The concerns of the closed sessions of the planning committee in
the event of a crash were many, including whether a high proportion
of survivors and their rescue workers would die from the longer
term effects of inhaling toxic by-products and if there were any
proven procedures for effectively decontaminating people exposed
to the materials.
It seems there might not be definitive answers until after the jets
are in service, even if the worst fears of some experts prove unfounded.
Leith Higgins, director of the Fire and Emergency Services Authority
in Western Australia, has been Airservices Australia's leading adviser
on composite materials and has studied them in great detail over
the past three years.
"These materials produce horrible little fibers when they break,"
he says, noting that the needles can pass right through limbs covered
with protective clothing.
"Where they form very small particles they can be taken into the
lungs and evade the macrophages that help keep them clean from harmful
"But I am not convinced on the available research that composite
particles will prove as lethal as asbestos as some have claimed.
"The trouble with composites, and the reason for devising elaborate
emergency responses, is that no-one can say categorically that they
will not turn out to be that dangerous.
"There are still many unanswered questions."
Airservices Australia says its emergency units will drench the site
of any high composite aircraft accident with a special foam whether
or not a fire has broken out.
"The key to our approach will be to keep any particles on the ground
thus containing their spread.
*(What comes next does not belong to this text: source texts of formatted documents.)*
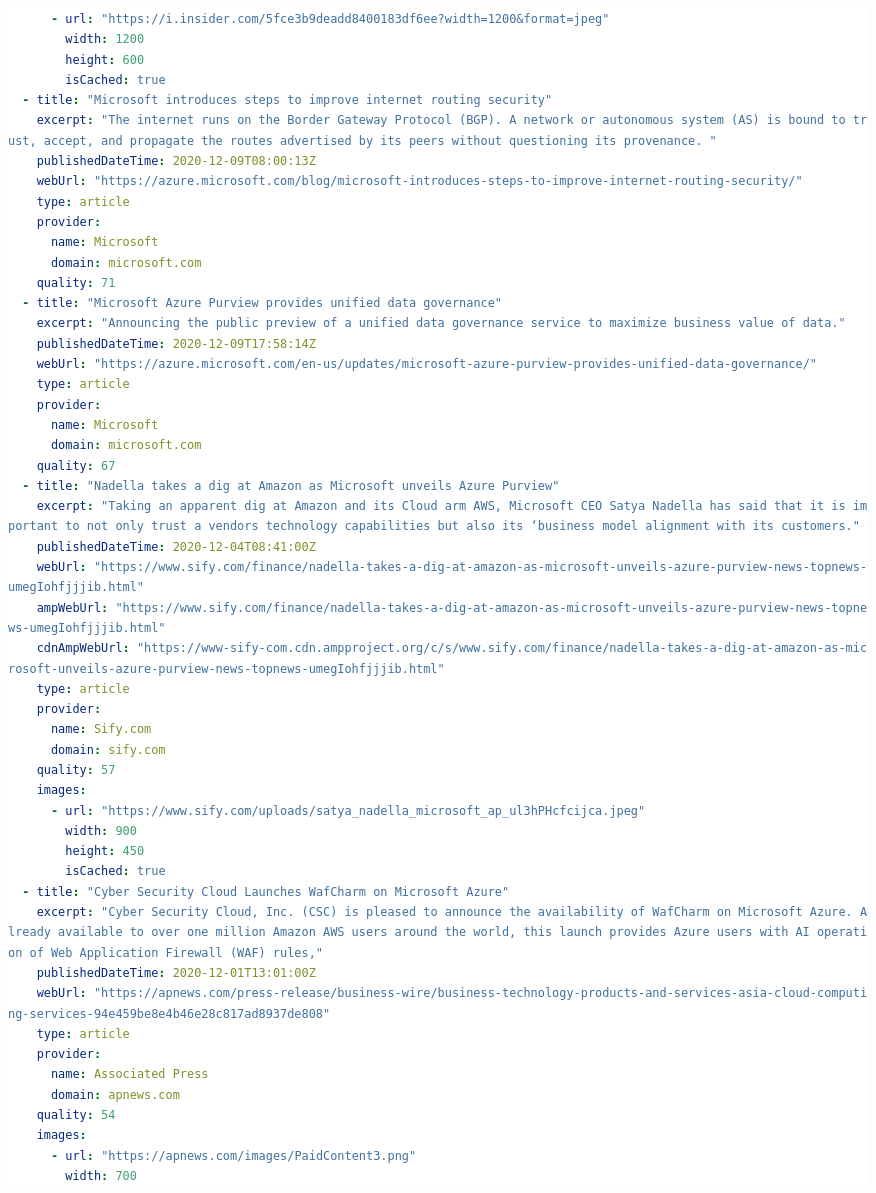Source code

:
 ```yaml
      - url: "https://i.insider.com/5fce3b9deadd8400183df6ee?width=1200&format=jpeg"
        width: 1200
        height: 600
        isCached: true
  - title: "Microsoft introduces steps to improve internet routing security"
    excerpt: "The internet runs on the Border Gateway Protocol (BGP). A network or autonomous system (AS) is bound to trust, accept, and propagate the routes advertised by its peers without questioning its provenance. "
    publishedDateTime: 2020-12-09T08:00:13Z
    webUrl: "https://azure.microsoft.com/blog/microsoft-introduces-steps-to-improve-internet-routing-security/"
    type: article
    provider:
      name: Microsoft
      domain: microsoft.com
    quality: 71
  - title: "Microsoft Azure Purview provides unified data governance"
    excerpt: "Announcing the public preview of a unified data governance service to maximize business value of data."
    publishedDateTime: 2020-12-09T17:58:14Z
    webUrl: "https://azure.microsoft.com/en-us/updates/microsoft-azure-purview-provides-unified-data-governance/"
    type: article
    provider:
      name: Microsoft
      domain: microsoft.com
    quality: 67
  - title: "Nadella takes a dig at Amazon as Microsoft unveils Azure Purview"
    excerpt: "Taking an apparent dig at Amazon and its Cloud arm AWS, Microsoft CEO Satya Nadella has said that it is important to not only trust a vendors technology capabilities but also its ‘business model alignment with its customers."
    publishedDateTime: 2020-12-04T08:41:00Z
    webUrl: "https://www.sify.com/finance/nadella-takes-a-dig-at-amazon-as-microsoft-unveils-azure-purview-news-topnews-umegIohfjjjib.html"
    ampWebUrl: "https://www.sify.com/finance/nadella-takes-a-dig-at-amazon-as-microsoft-unveils-azure-purview-news-topnews-umegIohfjjjib.html"
    cdnAmpWebUrl: "https://www-sify-com.cdn.ampproject.org/c/s/www.sify.com/finance/nadella-takes-a-dig-at-amazon-as-microsoft-unveils-azure-purview-news-topnews-umegIohfjjjib.html"
    type: article
    provider:
      name: Sify.com
      domain: sify.com
    quality: 57
    images:
      - url: "https://www.sify.com/uploads/satya_nadella_microsoft_ap_ul3hPHcfcijca.jpeg"
        width: 900
        height: 450
        isCached: true
  - title: "Cyber Security Cloud Launches WafCharm on Microsoft Azure"
    excerpt: "Cyber Security Cloud, Inc. (CSC) is pleased to announce the availability of WafCharm on Microsoft Azure. Already available to over one million Amazon AWS users around the world, this launch provides Azure users with AI operation of Web Application Firewall (WAF) rules,"
    publishedDateTime: 2020-12-01T13:01:00Z
    webUrl: "https://apnews.com/press-release/business-wire/business-technology-products-and-services-asia-cloud-computing-services-94e459be8e4b46e28c817ad8937de808"
    type: article
    provider:
      name: Associated Press
      domain: apnews.com
    quality: 54
    images:
      - url: "https://apnews.com/images/PaidContent3.png"
        width: 700
```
This will also apply to survivors
and rescue workers," he said.
"Personal protection gear resistant to the sharp particles will
be issued and closed breathing apparatus will use a molecular filter
so fine that it will trap the very fine particles that could pose
a serious risk."
The director of the Central Disaster Unit in Sydney, David Cooper,
said the policy in the event of such an accident would be to decontaminate
any survivors or emergency workers at the site before they were
admitted to emergency wards where they might otherwise endanger
staff and other patients.
On the plus side, composite engineers say the energy absorbent characteristics
of the materials will reduce trauma and improve survival rates in
a lower velocity accident such as a bad landing, taxiway collision
or even a forced landing in benign circumstances.
"Metal fuselages break open and rip at comparatively low speeds,"
one said. "Composites recoil or bounce as they absorb much of the
energy from a slow blow, and they don't catch fire as readily either."
These claims are also borne out by the amazing examples of survival
in Grand Prix Formula 1 accidents, where the vehicles today make
even more use of composites than a 7E7.